From MarketWatch:

Existing-home sales rise 2% in May

U.S. home and condo resales inched higher in May as prices continued to fall, the National Association of Realtors reported Thursday.

Resales of U.S. houses and condos rose 2% to a seasonally adjusted annualized rate of 4.99 million in May from 4.89 million in April. It’s the highest sales pace since February.

Economists surveyed by MarketWatch expected sales to rise to 5 million.

Resales have sunk 15.9% in the past year and are down 31% from the peak in 2005. The pace of sales has been relatively stable since August at around a 5 million annual pace.

Inventories of unsold homes on the market fell 1.4% to 4.49 million, a 10.8-month supply at the May sales pace. The inventory figures are not seasonally adjusted.
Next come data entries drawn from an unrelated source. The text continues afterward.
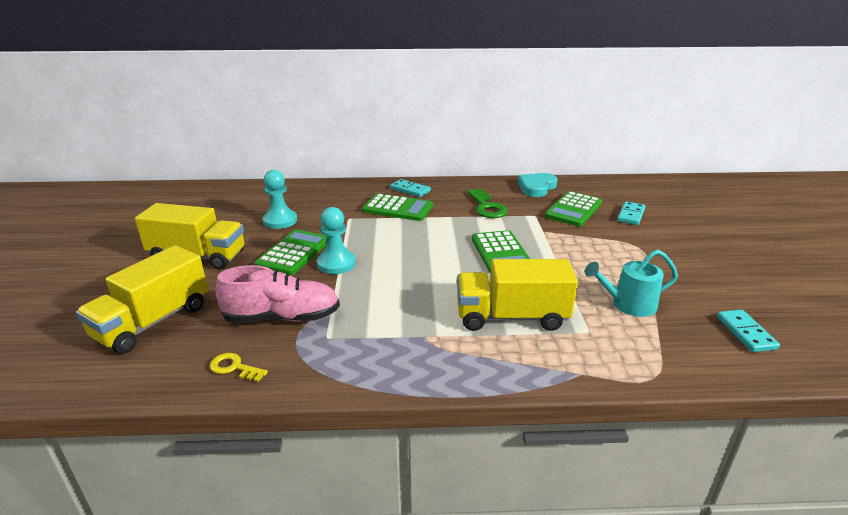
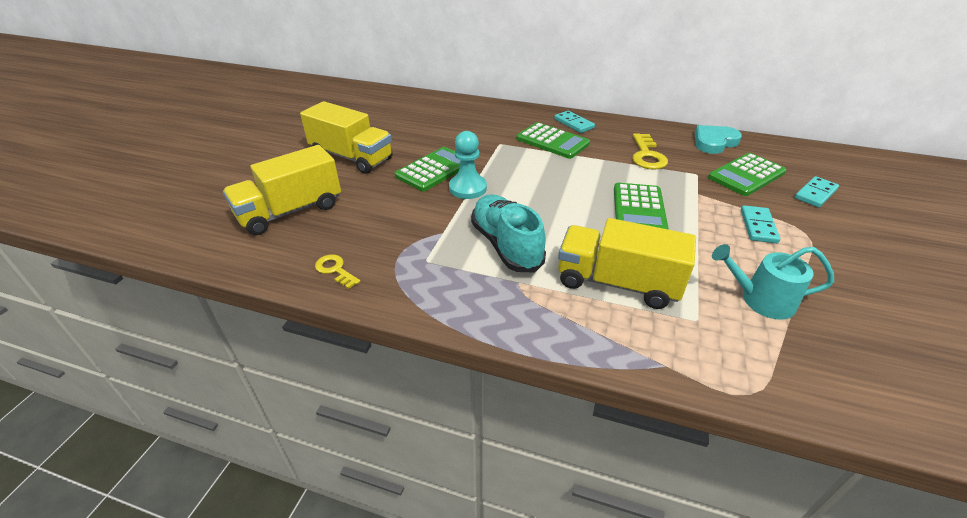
camera: 20 degrees right, 10 degrees up
(280, 221) = (436, 135): turquoise pawn -> none
(282, 317) = (396, 231): pink shoe -> none
(398, 307) = (506, 245): none -> turquoise shoe
(487, 207) = (647, 155): green key -> yellow key
(745, 333) = (901, 371): turquoise domino -> turquoise domino (758, 226)

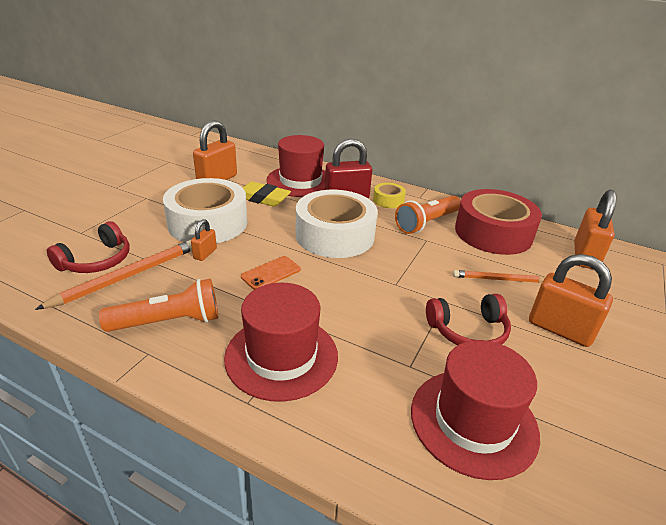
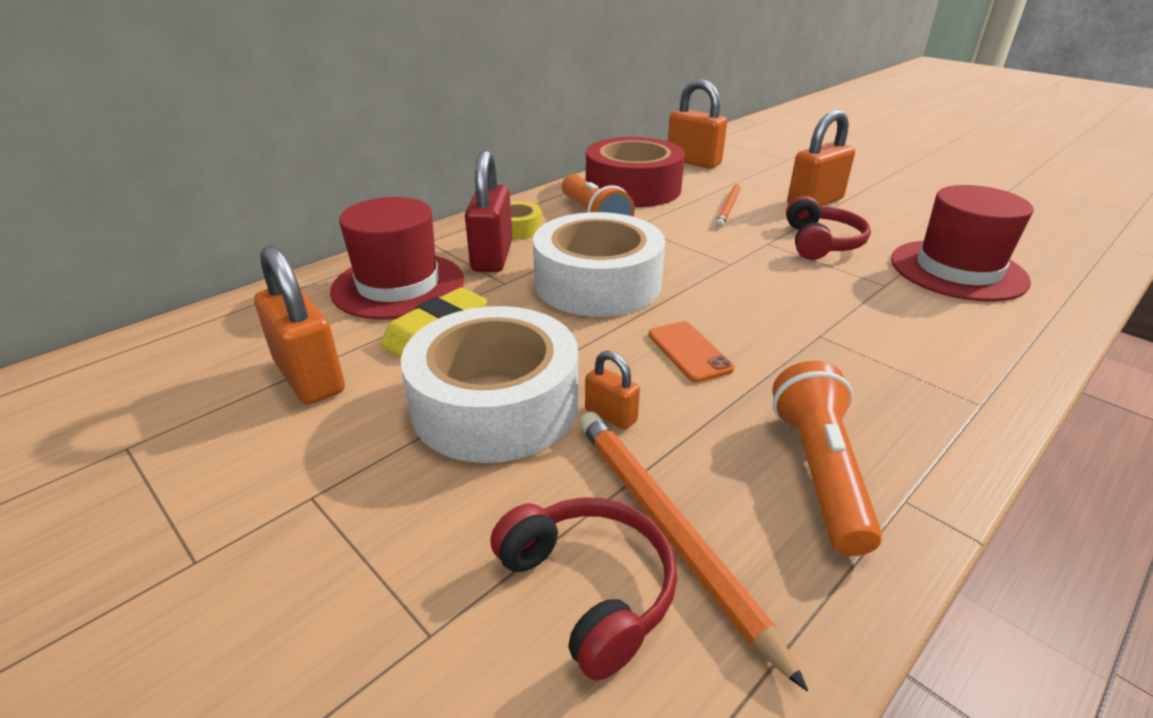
camera: 70 degrees left, 0 degrees up
(281, 356) = (886, 366): red hat -> none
Inventories are up 2.4% in the past year.

The median sales price in May was $208,600, down 6.3% compared with a year ago.
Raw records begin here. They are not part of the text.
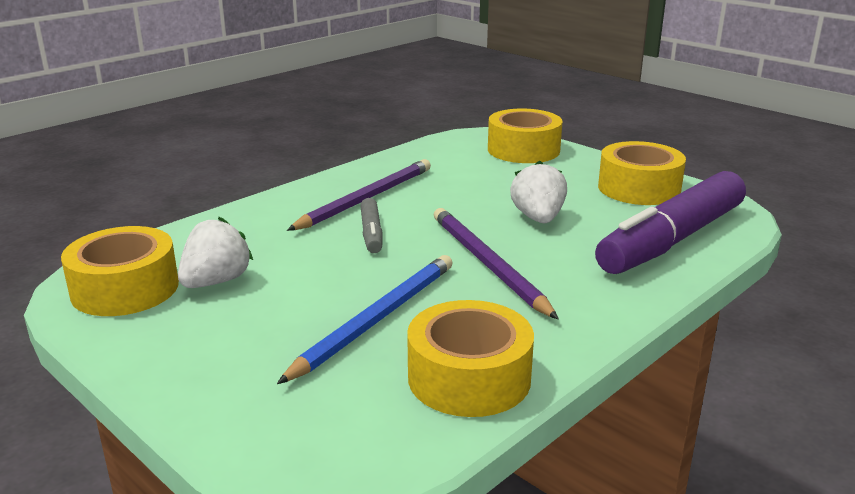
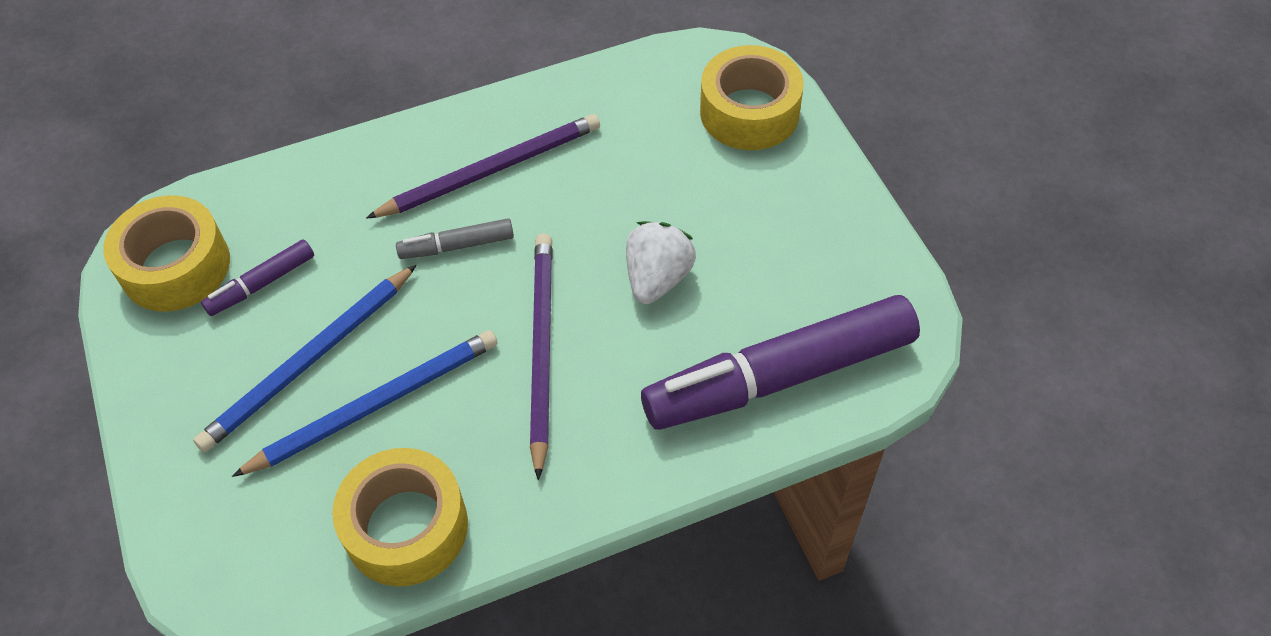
camera: 25 degrees right, 30 degrees up
(216, 281) = (261, 284): white strawberry -> purple marker
(295, 310) = (309, 361): none -> blue pencil
(371, 233) = (456, 246): grey marker -> grey marker turned 60 degrees clockwise
(639, 188) = (828, 253): yellow tape -> none

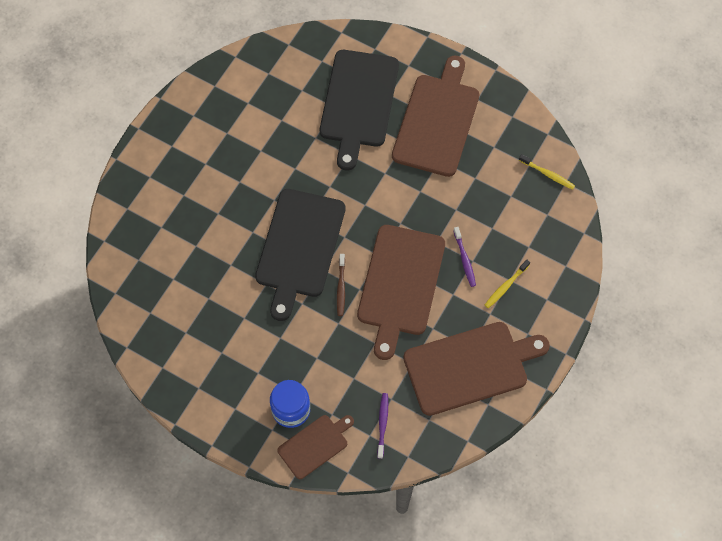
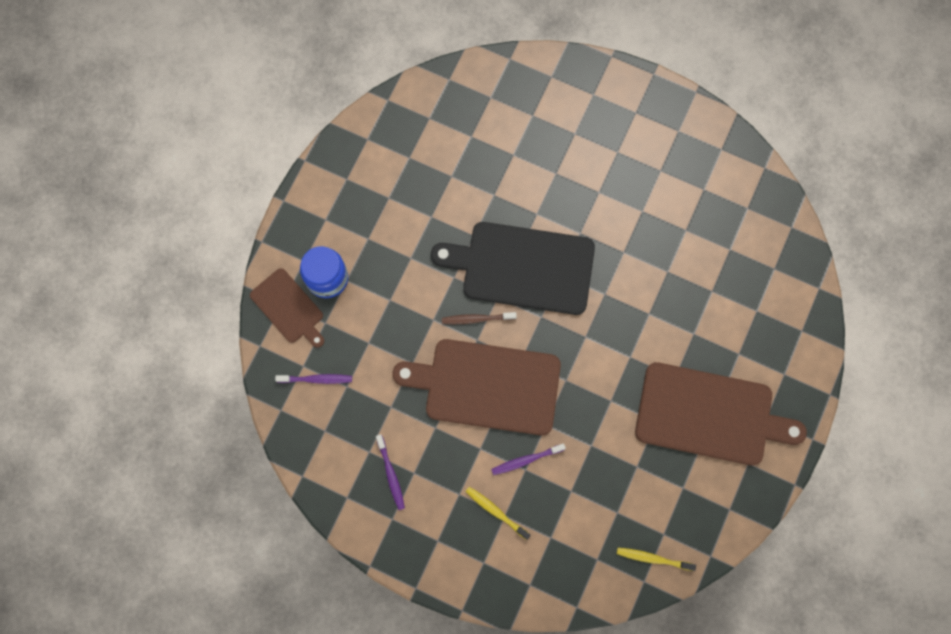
camera: 85 degrees right, 10 degrees up
(358, 103) = (722, 317): black cutting board -> none
(470, 367) = (391, 474): brown cutting board -> purple toothbrush
(548, 174) = (653, 558): yellow toothbrush -> yellow toothbrush turned 75 degrees clockwise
“It’d be premature to say the improvement marks a turnaround,” said Lawrence Yun, chief economist for the real estate group, which continues to advocate for congressional action to boost home buying, including a first-time buyer tax credit and higher loan limits for Fannie Mae and Freddie Mac.

From Bloomberg:

Sales of U.S. Existing Homes Rose to 4.99 Million Rate in May

Sales of previously owned homes in the U.S. rose in May from a record low, signaling depressed prices lured some buyers into the market.

Resales increased 2 percent to a 4.99 million annual rate, higher than forecast, from a 4.89 million pace in April, the National Association of Realtors said today in Washington. The median price dropped 6.3 percent from May last year.
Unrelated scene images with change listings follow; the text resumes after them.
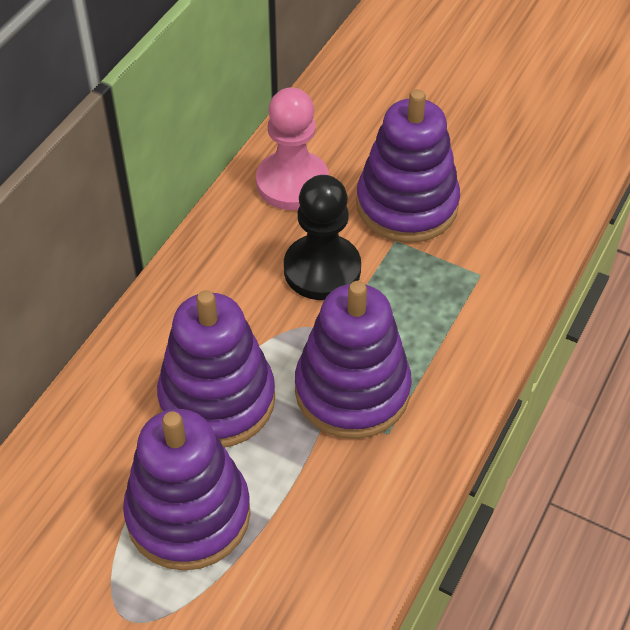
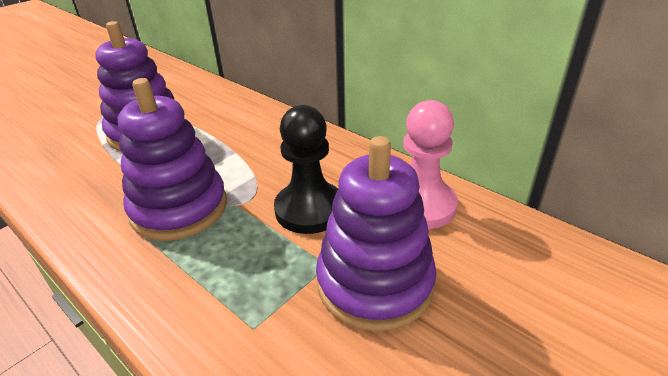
camera: 105 degrees right, 15 degrees down
(217, 399) = (218, 148): purple stacking toy -> none

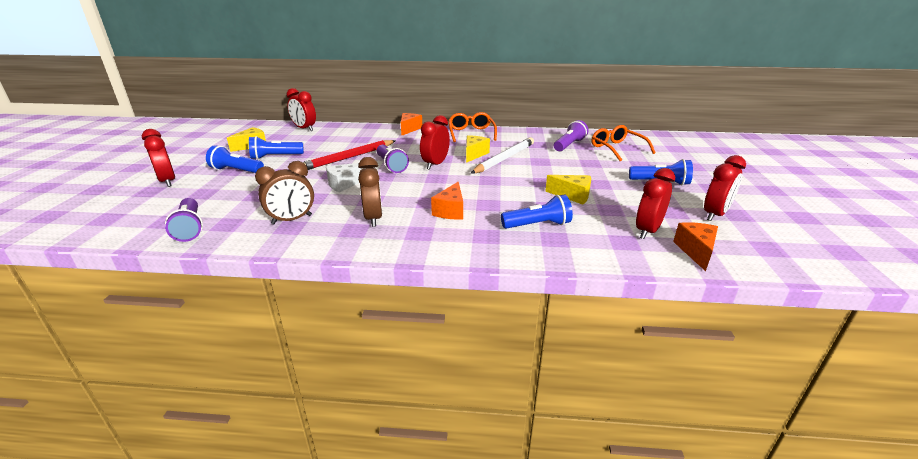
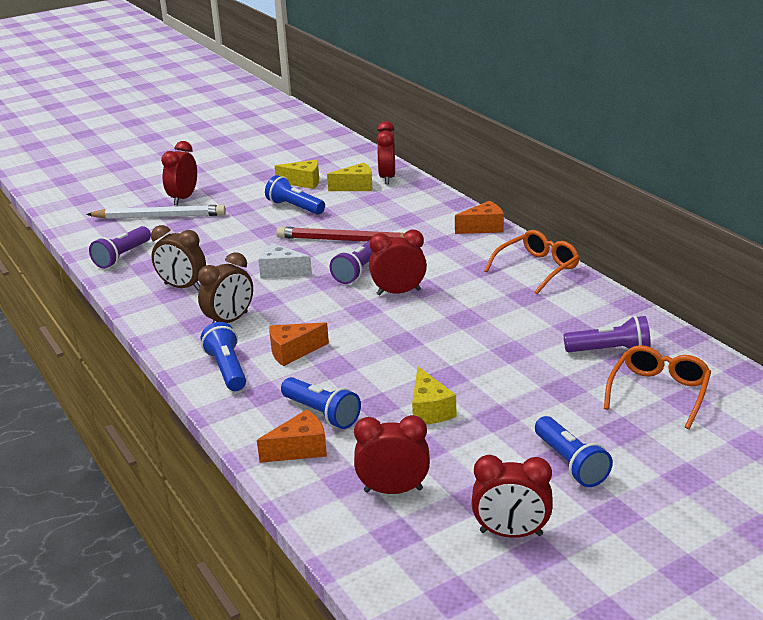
camera: 55 degrees right, 0 degrees up
(236, 170) = (241, 210): blue flashlight -> blue flashlight (227, 369)
(474, 154) = (465, 301): yellow cheese -> yellow cheese (356, 187)
(504, 158) = (483, 324): white pencil -> white pencil (160, 216)
(696, 251) = (377, 538): orange cheese -> orange cheese (300, 449)

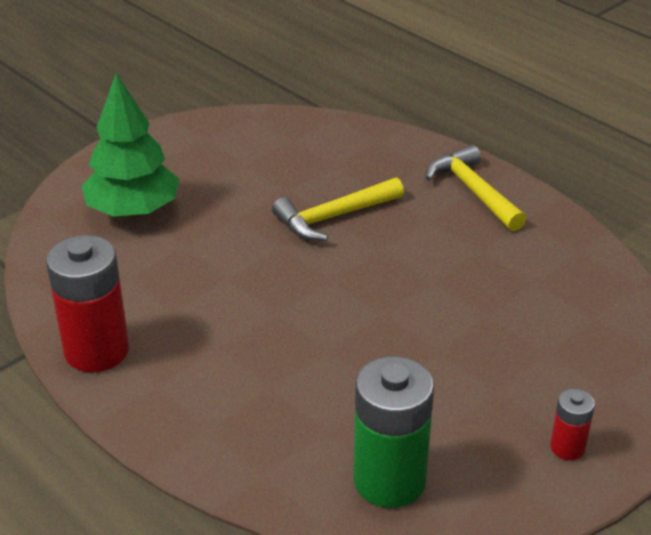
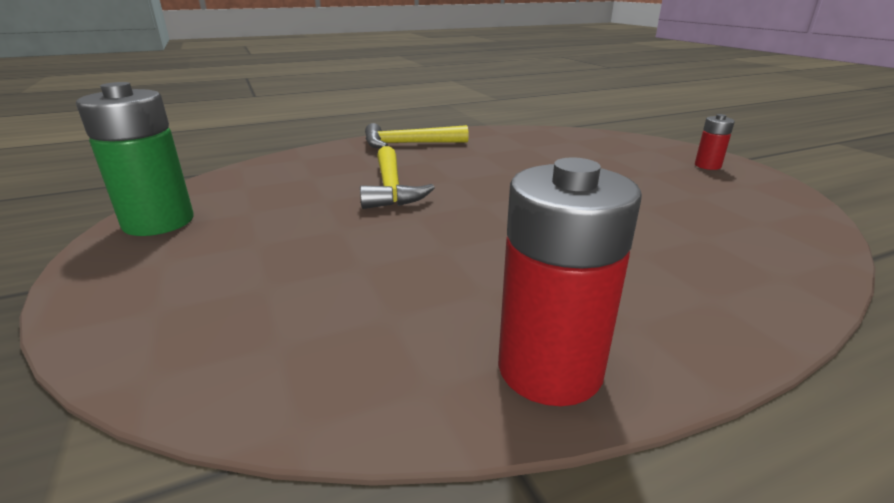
camera: 70 degrees left, 10 degrees down
(133, 211) = (247, 291): green tree -> none
(389, 480) = (766, 222): green battery -> green battery (159, 222)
A drop in property values may have spurred demand in some of the most distressed areas, such as California and the Midwest. Even so, rising mortgage rates, a glut of unsold homes, and stricter borrowing rules indicate the real estate recession will persist for most of the year.

“There’s going to be a little more adjustment until we can say the worst is over,” Michael Gregory, a senior economist at BMO Capital Markets in Toronto, said before the report. “If you don’t have the confidence of a job and banks are reluctant to lend money,” housing will stay weak.

Economists forecast home resales would rise to a 4.95 million pace, according to the median of 72 projections in a Bloomberg News survey. Estimates ranged from 4.75 million to 5.15 million.

April’s matched a record low for existing home sales.

Compared with a year earlier, sales were down 16 percent in May.